Las Vegas Sun

May 1, 2024

LETTER TO THE EDITOR:

Don’t write off Yucca Mountain

The Sacramento Bee’s editorial reprinted Monday in the Sun — “Nuclear waste storage has been on the back burner for far too long” — discussed Washington’s refusal to deal with the problem of storing nuclear waste.

Many columnists and Sun editorials have opposed using Yucca Mountain as a nuclear storage facility. But such opposition ignores the elephant in the room — that this is not a local problem, but a national problem.

According to the Department of Energy, nuclear reactors in the U.S. produce more than 2,000 metric tons of radioactive waste each year. Most of it ends up being stored at the 80 U.S. nuclear power plants.

These sites are not secure. In July 2012, an 84-year-old nun with good intentions broke into a nuclear weapons complex and defaced a bunker holding bomb-grade uranium. Imagine what someone with bad intentions could do.
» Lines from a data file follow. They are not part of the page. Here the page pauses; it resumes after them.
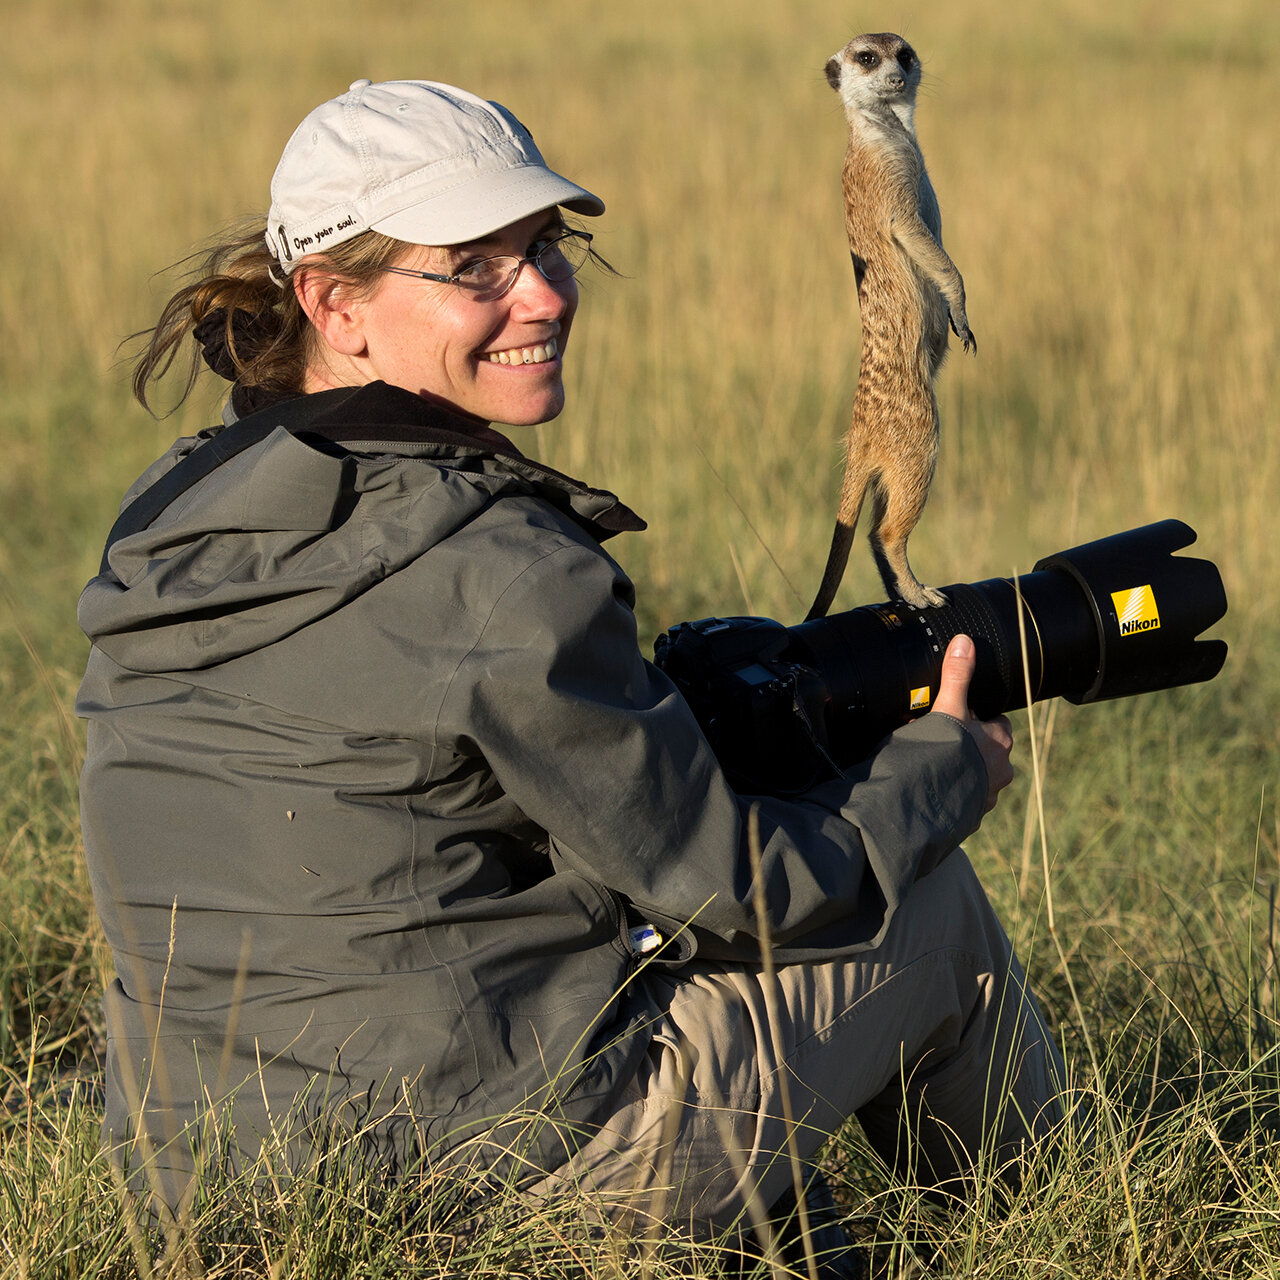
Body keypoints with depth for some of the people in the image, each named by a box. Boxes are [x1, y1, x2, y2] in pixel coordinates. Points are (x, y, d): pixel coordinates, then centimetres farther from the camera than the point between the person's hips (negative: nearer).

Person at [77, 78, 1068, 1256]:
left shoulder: (171, 520, 3)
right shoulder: (489, 572, -21)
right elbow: (736, 894, -12)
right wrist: (951, 762, 6)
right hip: (505, 1178, -8)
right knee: (931, 902, 13)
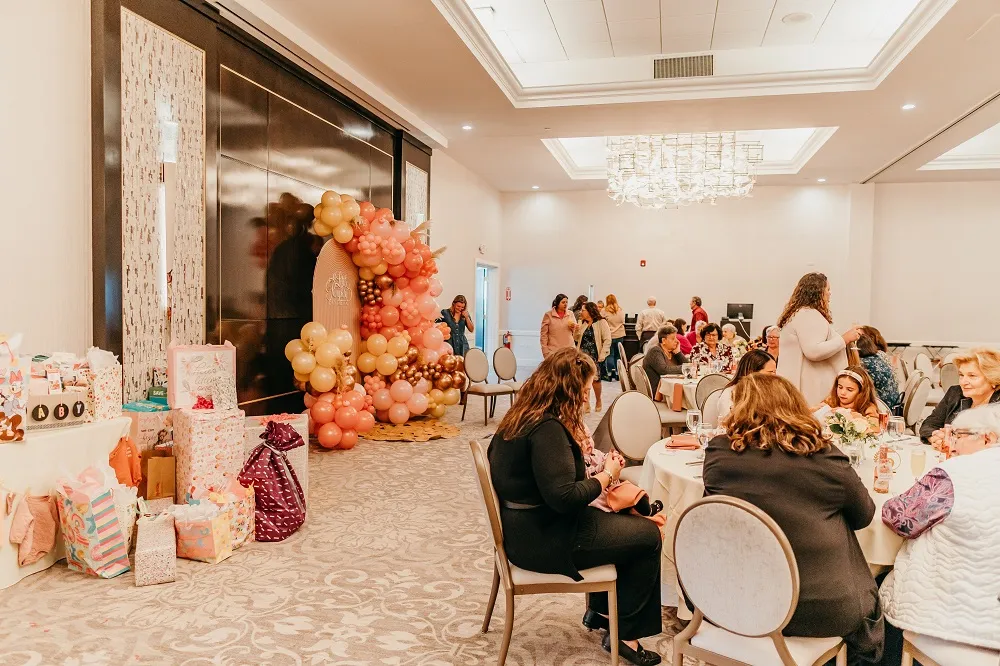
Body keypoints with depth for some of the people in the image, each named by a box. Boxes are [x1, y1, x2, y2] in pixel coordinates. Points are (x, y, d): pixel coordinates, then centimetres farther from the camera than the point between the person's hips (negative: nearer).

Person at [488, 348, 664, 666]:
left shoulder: (524, 414, 4)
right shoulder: (547, 428, -26)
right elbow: (563, 497, -31)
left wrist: (589, 464, 3)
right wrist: (606, 476, -15)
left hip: (530, 525, 10)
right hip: (543, 539, -10)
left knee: (627, 521, 20)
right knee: (648, 536, 0)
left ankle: (601, 610, 29)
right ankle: (624, 634, 14)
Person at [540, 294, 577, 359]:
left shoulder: (570, 314, 8)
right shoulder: (548, 315, -2)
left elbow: (576, 331, 18)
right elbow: (544, 335, -2)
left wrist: (573, 327, -5)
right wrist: (545, 352, -6)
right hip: (553, 351, -3)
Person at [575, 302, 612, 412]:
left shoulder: (601, 322, -5)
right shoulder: (582, 323, 11)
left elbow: (607, 340, -8)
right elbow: (577, 339, 19)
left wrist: (602, 355, -14)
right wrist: (576, 331, -2)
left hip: (594, 355, -5)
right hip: (582, 354, 5)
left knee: (595, 378, -2)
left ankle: (598, 401, 20)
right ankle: (586, 404, 10)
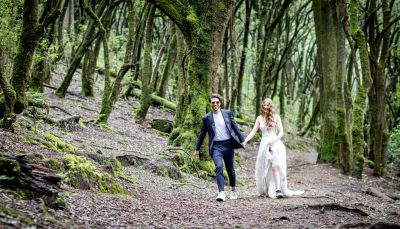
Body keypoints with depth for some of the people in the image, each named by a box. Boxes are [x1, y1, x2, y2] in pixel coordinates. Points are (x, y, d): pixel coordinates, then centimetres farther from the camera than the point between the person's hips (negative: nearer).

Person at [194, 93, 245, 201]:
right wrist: (197, 149, 13)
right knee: (219, 167, -20)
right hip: (216, 146, -1)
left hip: (228, 144, 1)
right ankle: (221, 193, -22)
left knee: (230, 169, 10)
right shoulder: (206, 118, 4)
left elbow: (235, 127, 11)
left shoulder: (227, 113, 6)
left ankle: (233, 191, 30)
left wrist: (242, 140, 7)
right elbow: (202, 134, 11)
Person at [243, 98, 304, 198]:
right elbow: (253, 131, 10)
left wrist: (274, 140, -16)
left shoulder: (276, 117, 1)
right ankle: (266, 191, 14)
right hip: (264, 145, 4)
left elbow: (281, 132, 0)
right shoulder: (260, 118, 9)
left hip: (276, 145, -3)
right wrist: (245, 140, -4)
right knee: (263, 169, 3)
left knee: (275, 167, -18)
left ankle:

Yucca Mountain is the perfect candidate for storing nuclear waste. It is located at the Nevada Test Site, a pretty remote site; Area 51 is at the opposite end.

Access is severely restricted. The site has its own security force and is in the middle of the Nellis Air Force Range — a no-fly zone.

And, if Yucca Mountain becomes operational, it will need hundreds — if not a thousand or more — well-paid workers. That would be a real boon to the economy.

Yucca Mountain may present some problems, and that should be part of the discussion. But it also presents some positives that shouldn’t be ignored.